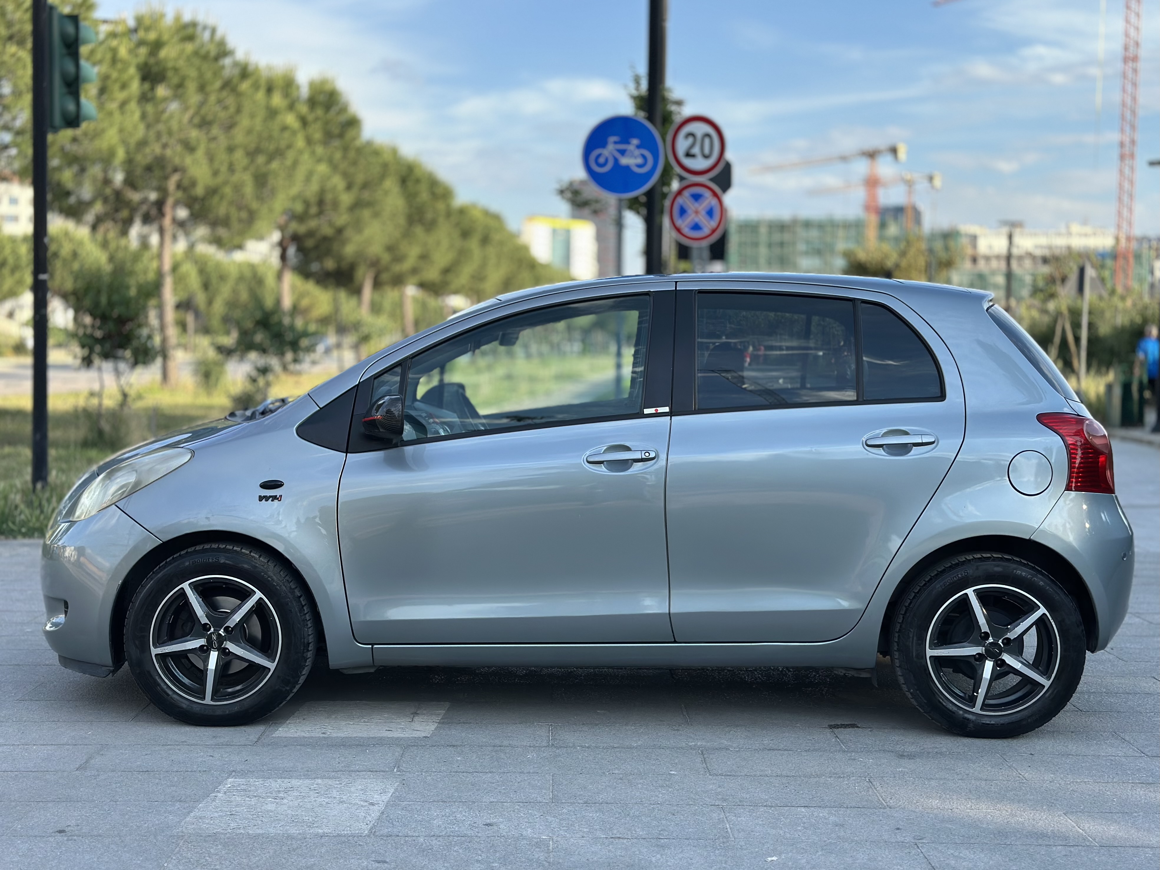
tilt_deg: -3.9
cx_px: 580
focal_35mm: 48
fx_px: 1609
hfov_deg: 39.7
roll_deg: -1.2
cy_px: 435
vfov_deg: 30.3
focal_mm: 6.86
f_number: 1.78
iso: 80
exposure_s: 1/1145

########

### What is being asked
Leaving all pictures aside, quote each record exactly.

### Response box
tilt_deg: -3.9
cx_px: 580
focal_35mm: 48
fx_px: 1609
hfov_deg: 39.7
roll_deg: -1.2
cy_px: 435
vfov_deg: 30.3
focal_mm: 6.86
f_number: 1.78
iso: 80
exposure_s: 1/1145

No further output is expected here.